Bilim ve teknolojideki gelişmelerin tüm engelleri aştığı ve iletişim anlamında sınırların kalktığı bilgi toplumlarında dilin bozulması kaçınılmazdır. Dilin canlı olması gerekliliği ilkesinden yola çıkarsak topluma yön veren kişi, kurum ya da kuruluşlar nasıl bir duruş sergilemelidir?
Bizde kendini eşraftan sayan bazı kişiler nedense konuşurken yabancı dilden, ki batı dilleridir, yabancı sözcükler kullanarak kendilerini farklı bir havada gösterme telaşı içindedirler.
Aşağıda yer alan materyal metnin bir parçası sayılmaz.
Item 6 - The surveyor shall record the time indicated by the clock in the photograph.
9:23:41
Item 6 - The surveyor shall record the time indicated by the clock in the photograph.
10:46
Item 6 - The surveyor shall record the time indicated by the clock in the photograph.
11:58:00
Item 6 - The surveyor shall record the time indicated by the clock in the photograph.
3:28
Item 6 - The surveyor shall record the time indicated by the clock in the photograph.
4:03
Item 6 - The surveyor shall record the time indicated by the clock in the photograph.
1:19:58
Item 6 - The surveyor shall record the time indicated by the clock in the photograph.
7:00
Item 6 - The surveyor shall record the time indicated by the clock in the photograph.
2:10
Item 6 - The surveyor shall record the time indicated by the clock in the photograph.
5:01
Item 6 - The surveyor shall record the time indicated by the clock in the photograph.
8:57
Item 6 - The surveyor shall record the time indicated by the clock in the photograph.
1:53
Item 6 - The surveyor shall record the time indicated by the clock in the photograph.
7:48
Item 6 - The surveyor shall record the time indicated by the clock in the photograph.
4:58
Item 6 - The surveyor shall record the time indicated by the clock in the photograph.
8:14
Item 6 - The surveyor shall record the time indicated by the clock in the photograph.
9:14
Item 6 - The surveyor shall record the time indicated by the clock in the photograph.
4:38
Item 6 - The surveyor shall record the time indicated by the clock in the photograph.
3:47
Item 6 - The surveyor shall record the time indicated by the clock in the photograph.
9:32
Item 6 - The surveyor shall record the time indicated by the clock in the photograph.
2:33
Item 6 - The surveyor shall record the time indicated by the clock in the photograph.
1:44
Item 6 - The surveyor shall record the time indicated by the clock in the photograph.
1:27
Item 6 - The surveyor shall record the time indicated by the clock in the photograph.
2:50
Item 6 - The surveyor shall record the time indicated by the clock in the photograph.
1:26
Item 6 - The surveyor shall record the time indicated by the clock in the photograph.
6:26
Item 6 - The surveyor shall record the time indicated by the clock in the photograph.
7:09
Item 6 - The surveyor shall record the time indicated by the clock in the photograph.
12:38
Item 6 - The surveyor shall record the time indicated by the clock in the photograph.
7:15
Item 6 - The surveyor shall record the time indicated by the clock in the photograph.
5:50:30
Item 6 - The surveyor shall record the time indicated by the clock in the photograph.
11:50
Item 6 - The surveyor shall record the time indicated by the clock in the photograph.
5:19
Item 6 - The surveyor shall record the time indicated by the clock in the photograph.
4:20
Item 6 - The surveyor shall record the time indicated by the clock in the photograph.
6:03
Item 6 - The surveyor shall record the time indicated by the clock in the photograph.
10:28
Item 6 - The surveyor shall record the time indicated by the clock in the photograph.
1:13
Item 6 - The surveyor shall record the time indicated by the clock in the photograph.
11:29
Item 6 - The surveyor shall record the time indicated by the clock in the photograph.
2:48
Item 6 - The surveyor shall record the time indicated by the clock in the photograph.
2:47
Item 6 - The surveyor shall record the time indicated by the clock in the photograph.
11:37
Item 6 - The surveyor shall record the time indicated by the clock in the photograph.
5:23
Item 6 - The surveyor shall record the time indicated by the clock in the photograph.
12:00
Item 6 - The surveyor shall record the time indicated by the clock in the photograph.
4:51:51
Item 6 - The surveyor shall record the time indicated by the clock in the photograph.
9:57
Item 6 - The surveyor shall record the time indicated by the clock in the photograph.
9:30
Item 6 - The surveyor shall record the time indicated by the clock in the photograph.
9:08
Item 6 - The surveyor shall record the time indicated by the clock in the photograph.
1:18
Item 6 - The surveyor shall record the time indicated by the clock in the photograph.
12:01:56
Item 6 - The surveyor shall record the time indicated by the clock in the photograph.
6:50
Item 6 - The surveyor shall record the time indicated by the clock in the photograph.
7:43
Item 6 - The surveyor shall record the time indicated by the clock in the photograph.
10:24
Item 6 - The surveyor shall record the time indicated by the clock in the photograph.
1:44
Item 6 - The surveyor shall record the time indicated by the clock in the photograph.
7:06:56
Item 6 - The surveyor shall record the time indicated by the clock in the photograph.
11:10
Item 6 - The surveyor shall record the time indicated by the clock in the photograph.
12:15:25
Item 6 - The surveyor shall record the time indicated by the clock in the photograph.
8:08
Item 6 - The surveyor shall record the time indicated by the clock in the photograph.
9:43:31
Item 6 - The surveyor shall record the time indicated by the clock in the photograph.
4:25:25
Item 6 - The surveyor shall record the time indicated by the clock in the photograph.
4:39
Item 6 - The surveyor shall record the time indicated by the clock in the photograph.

Buna medya organları, akademik çevreler, aydınlar, siyasetçiler vs. -kendini halkın önünde gören herkes- bu alafranga hastalığının içerisindedir. İnsana tepeden bakma huylarından bir türlü vazgeçmezler ve hayatları boyunca halkı küçük görürler.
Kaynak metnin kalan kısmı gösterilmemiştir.